An AP report today reminds me of Martin Luther King’s admonition that “hate begets hate; violence begets violence; toughness begets a greater toughness.”
Here’s an excerpt from the news story:
TUCSON, Ariz. – In an unexpected twist to the Arizona shootings, a man wounded in the attack was arrested and taken for a psychiatric exam after an outburst at a town hall meeting, during which he took a picture of a tea party leader and yelled “you’re dead,” authorities say.
James Eric Fuller, 63, objected to something Trent Humphries said during the forum taped for a special edition of ABC’s “This Week” with Christiane Amanpour, Pima County sheriff’s spokesman Jason Ogan said. Fuller was in the front row and apparently became upset when Humphries suggested that any conversations about gun control should be delayed until all the dead were buried, KGUN-TV in Tucson reported.
Fuller was arrested on misdemeanor disorderly conduct and threat charges, Ogan said. While Fuller was being escorted out, deputies decided he needed a mental health evaluation and he was taken to a hospital, where he remained Saturday evening.
The hospital will determine when he will be released, Ogan said.
I’ve been wondering how long it would take for “the other side” to start shooting back. “Liberals” can shoot, too. They also have the right to “bear arms” – and use them. I am sure you will find them at gun ranges and in hunting parties. I wouldn’t be surprised to learn that some liberals hunt moose – just like Sarah Palin. My brother, Bill, who is definitely a “liberal,” got his marksman badge in the army. I consider myself a “lib4ral,” and while I am not very good with a pistol, I’m quite handy with a rifle or shotgun.
And I certainly would not hesitate to start shooting if anyone attacked my homestead.
Surprise! Liberals have emotions, though we try to use our intellect to temper them.
In a well-reasoned rebuttal (read it here) of the nonsensical notion that right-wing rhetoric had nothing to do with the Tucson shootings, Professor Lawrence Davidson of West Chester University in Pennsylvania, points out:
Anyone with average intelligence can recognize this to be so, given the pre-existing combustible environment created by the near criminal speech of people like Glenn Beck, Rush Limbaugh and Ann Coulter.
But Davidson adds:
The situation would never have gotten to its present explosive level without the complementary behavior of … the country’s center/liberal establishment, including the Democratic Party leadership, all of whom have failed to treat the right-wing threat seriously. It does not matter if members of this group simply misjudged the situation, or if they had the mistaken notion that to confront it would only make things worse. In either case, they were wrong. Whether we consider Al Gore’s response to the stolen presidential election of 2000 or Barack Obama’s consistent refusal to prosecute the criminal acts of the Bush-era extremists, these center/liberal leaders have behaved irresponsibly in the face of a growing and recognizably dangerous situation. They do the country no favor by confronting a violent right with passivity or sorrowful words.

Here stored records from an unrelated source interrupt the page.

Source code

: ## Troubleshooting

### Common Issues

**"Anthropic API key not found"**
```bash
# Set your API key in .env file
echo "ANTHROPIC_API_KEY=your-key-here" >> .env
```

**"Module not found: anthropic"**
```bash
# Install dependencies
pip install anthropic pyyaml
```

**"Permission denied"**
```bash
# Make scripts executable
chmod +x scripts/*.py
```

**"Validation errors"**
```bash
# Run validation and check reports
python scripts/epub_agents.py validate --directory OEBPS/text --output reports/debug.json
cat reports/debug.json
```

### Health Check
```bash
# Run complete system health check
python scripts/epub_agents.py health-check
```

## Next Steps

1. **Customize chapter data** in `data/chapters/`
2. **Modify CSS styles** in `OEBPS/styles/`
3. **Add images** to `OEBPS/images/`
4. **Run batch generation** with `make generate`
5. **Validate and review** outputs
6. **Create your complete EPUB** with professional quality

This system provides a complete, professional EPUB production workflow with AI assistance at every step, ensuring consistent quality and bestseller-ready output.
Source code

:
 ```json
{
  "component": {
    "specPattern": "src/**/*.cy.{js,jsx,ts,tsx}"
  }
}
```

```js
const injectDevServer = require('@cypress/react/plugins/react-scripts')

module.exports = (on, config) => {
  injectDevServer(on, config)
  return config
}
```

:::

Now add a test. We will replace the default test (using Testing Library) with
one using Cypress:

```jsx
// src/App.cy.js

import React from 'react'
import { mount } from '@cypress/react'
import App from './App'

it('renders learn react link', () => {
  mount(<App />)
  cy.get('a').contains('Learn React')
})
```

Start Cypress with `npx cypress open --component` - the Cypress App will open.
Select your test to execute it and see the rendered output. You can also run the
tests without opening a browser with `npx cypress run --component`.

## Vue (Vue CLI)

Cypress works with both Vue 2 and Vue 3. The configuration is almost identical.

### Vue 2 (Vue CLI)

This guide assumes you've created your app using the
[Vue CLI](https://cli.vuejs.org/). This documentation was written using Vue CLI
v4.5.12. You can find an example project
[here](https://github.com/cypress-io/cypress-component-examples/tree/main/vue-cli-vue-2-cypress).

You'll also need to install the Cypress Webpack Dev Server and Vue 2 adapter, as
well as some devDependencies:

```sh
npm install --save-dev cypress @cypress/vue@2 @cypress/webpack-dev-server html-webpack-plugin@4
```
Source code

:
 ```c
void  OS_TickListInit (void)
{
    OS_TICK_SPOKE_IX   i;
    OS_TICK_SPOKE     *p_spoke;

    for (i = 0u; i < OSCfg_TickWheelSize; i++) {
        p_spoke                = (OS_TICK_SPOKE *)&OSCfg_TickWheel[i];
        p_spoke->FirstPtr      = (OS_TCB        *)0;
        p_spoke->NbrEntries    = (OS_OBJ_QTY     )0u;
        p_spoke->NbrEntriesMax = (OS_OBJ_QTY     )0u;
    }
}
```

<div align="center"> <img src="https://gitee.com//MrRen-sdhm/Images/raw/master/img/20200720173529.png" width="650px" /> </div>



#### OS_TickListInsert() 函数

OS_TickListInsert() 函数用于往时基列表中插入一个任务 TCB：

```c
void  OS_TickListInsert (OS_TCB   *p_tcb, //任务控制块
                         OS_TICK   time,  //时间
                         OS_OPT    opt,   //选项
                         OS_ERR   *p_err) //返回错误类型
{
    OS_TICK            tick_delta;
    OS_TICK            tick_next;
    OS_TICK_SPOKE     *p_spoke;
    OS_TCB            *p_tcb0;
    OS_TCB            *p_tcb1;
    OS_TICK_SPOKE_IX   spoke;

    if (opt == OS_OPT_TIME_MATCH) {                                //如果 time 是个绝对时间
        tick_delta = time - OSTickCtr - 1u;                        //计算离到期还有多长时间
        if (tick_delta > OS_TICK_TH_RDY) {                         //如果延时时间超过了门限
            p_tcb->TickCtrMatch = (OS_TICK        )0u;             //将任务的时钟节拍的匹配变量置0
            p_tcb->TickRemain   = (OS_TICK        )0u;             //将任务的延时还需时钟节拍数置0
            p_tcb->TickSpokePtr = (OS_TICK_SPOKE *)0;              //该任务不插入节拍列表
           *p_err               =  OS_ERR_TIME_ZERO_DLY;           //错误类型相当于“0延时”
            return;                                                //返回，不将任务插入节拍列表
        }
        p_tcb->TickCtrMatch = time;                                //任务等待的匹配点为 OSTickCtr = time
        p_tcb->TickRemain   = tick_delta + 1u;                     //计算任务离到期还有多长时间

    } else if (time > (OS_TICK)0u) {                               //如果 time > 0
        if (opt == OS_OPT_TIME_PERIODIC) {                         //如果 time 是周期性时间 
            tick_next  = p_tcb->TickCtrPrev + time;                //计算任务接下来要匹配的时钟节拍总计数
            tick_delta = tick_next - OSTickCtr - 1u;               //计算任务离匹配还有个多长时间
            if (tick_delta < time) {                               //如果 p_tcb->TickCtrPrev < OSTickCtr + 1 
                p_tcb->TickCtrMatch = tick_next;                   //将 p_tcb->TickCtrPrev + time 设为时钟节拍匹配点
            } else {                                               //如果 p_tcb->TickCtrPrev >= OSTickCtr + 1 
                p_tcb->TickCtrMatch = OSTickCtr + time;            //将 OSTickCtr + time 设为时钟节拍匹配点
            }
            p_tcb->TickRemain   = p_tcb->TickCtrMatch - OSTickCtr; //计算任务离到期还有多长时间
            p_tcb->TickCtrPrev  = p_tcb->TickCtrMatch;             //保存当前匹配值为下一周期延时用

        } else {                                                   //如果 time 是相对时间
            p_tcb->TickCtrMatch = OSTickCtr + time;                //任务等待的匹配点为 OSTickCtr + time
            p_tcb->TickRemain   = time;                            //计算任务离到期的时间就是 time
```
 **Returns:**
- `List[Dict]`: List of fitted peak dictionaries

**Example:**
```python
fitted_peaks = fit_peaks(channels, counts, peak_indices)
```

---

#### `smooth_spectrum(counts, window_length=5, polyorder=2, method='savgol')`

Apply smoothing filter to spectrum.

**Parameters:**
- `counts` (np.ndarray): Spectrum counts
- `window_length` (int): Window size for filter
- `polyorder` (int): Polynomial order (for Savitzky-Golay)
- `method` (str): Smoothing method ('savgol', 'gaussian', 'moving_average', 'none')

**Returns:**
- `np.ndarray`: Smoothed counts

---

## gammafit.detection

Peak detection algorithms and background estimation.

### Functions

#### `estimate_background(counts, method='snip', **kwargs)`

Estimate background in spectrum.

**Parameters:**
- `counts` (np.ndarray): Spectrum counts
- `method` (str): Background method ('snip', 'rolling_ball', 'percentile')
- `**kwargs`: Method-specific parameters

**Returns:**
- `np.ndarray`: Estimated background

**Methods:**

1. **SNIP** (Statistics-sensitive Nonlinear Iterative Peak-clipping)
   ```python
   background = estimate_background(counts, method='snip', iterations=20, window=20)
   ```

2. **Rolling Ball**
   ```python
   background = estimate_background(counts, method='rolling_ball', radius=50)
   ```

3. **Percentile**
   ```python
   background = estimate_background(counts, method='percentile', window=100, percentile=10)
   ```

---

That’s exactly what I’ve been trying to say in my blogs. But with his superior scholarship, Davidson does it more convincingly.
He compares the current situation to the period preceding the War of Secession (or War Between the States, if you happen to be a Southerner). And he quotes Abraham Lincoln:
“If we could first know where we are, and whither we are tending, we could then better judge what to do, and how to do it.”
Davidson writes:
Making reference to continuing “slavery agitation” he (Lincoln) went on, “In my opinion it will not cease, until a crisis shall have been reached and passed.” And then he told his audience (1,000 members of the original Republican Party) that, “A house divided against itself cannot stand.”
The United States is, once more, increasingly a house divided. It is not divided by “slavery agitation” though some of the issues have their roots in that era. It is divided over fundamental differences in the meaning of the nation’s Constitution and the very nature of government. These differences bring with them feelings that are just as emotional and inherently divisive as was slavery.
Could we really be on the bring of another civil war? No, that’s far too preposterous to contemplate. Or is it?
Davidson concludes that:
Passivity and accommodation will not make right-wing violence go away. Those who incite this violence, as well as those who act it out, have to be confronted in an aggressive yet principled fashion.
Failing that, I fear they will eventually be confronted by a far more aggressive – and decidedly unprincipled – uprising of people who have been pushed too far and just won’t take it any longer.